• **PROVIDED INFORMATION**
■ ■ ■
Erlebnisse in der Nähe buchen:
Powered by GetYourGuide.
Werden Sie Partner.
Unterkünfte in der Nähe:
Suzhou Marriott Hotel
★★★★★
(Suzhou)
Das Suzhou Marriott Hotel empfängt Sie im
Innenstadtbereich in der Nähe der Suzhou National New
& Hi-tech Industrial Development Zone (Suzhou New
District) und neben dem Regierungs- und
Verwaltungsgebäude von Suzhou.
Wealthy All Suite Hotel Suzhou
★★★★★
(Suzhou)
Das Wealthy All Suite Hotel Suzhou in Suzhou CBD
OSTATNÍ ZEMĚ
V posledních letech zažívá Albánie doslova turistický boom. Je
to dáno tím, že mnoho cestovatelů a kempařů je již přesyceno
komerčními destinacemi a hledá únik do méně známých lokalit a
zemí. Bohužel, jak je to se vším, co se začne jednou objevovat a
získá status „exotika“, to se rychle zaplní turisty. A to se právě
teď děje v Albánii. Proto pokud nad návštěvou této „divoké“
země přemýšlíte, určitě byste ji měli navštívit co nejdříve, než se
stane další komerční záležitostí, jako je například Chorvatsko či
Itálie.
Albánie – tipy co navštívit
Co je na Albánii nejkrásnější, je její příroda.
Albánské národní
■ ■ ■
• **EXERCISE BRIEF**
The answer is to be the lines from the one holding "teď děje v Albánii." through the end of the data above, transcribed character for character, both ends included.

• **SOLUTION**
teď děje v Albánii. Proto pokud nad návštěvou této „divoké“
země přemýšlíte, určitě byste ji měli navštívit co nejdříve, než se
stane další komerční záležitostí, jako je například Chorvatsko či
Itálie.
Albánie – tipy co navštívit
Co je na Albánii nejkrásnější, je její příroda.
Albánské národní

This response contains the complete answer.